Hâlbuki mutluluk kişisel değildir. İnsanlar mutlu olma yolunda “topluma ve ahlâkî değerlere” ihtiyaç duyarlar… 

Ne kadar değerli olduğunuzu düşünürseniz düşünün, toplum size bunu hissettirmediği müddetçe mutlu olamazsınız…

Ne kadar severseniz sevin, yalnız olmadığınızı hissettirecek çevreye ve dostlara sahip olmadıkça mutlu olamazsınız.

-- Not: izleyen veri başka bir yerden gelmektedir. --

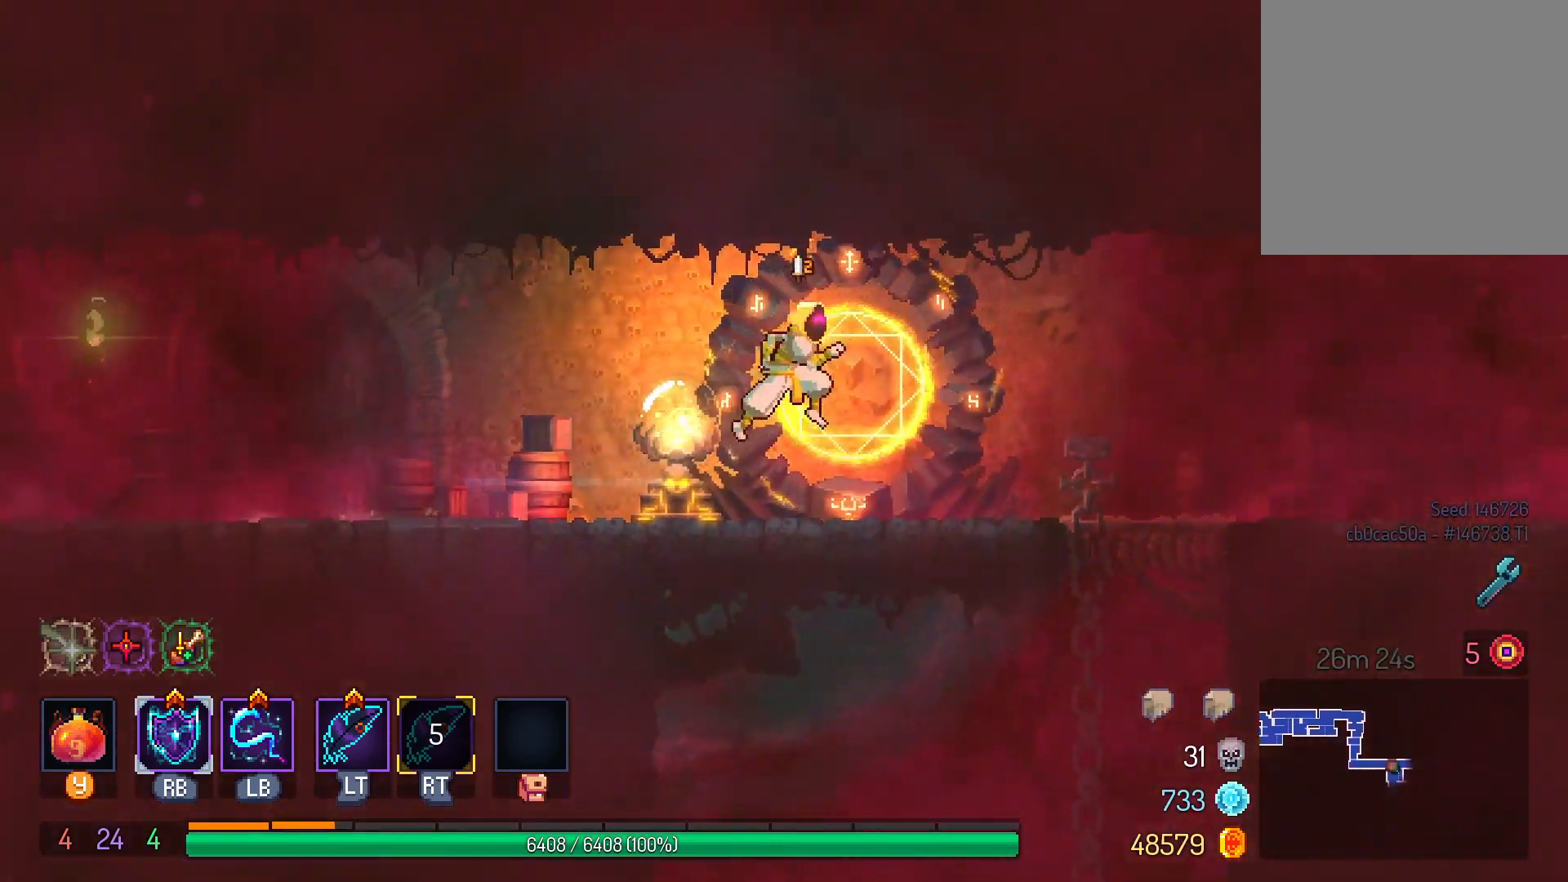
{"buttons": ["DPAD_RIGHT"], "left_stick": "center", "right_stick": "center", "events": [[267, "A", "down"], [317, "A", "up"]]}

Hayattan ne istediğinize emin olmanız mutlu olmak için yetmez. İsteklerinize yol bulacak, motivasyonunuzu artıracak, size fırsatlar yaratacak ortama ihtiyacınız olacaktır. 

 “Mutlu olmak için paraya ihtiyaç yok” tezini yaşamınıza geçirmeniz için yaşadığınız toplumun değerlerinin de bu yönde olması gerekir. 

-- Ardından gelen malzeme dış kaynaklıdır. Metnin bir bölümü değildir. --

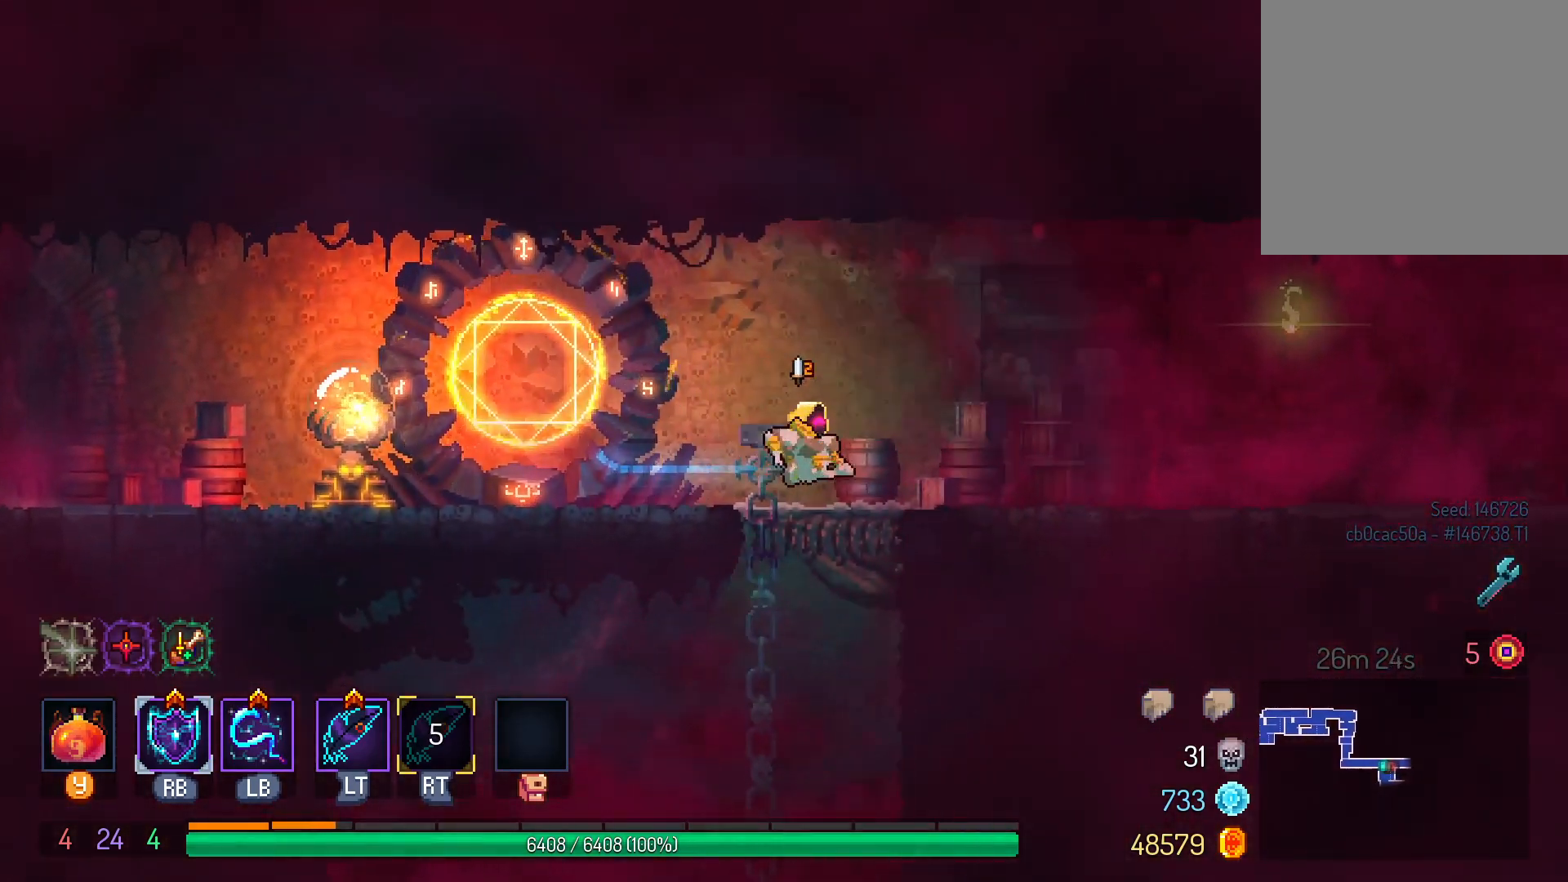
{"buttons": [], "left_stick": "center", "right_stick": "center", "events": [[17, "DPAD_RIGHT", "up"], [150, "SELECT", "down"], [317, "SELECT", "up"]]}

Psikologların“Mutlu olmak için güçlü bir amacınız olmalı” tavsiyesi de çoğu zaman yerini bulmaz. Amacınızın gerçekleşmesi ve kabul görmesi için anlaşılır ve de dinlenir olmanız gerekir. Herkesin yüksek sesle konuştuğu, menfaatlerin, anlık heyecanların yaşandığı bir ortamda bu ne kadar mümkün?

“Kin tutmayın ve affedin ki mutlu olasınız” tavsiyesi de havada kalan bir kandırmacadır. Hele de siyasetin insanları ayrıştırdığı, sürekli nefret üzerinden örgütlediği bir ortamda.

 “Ülkemin en depresif ve hırslı insanları siyasilerdir.” 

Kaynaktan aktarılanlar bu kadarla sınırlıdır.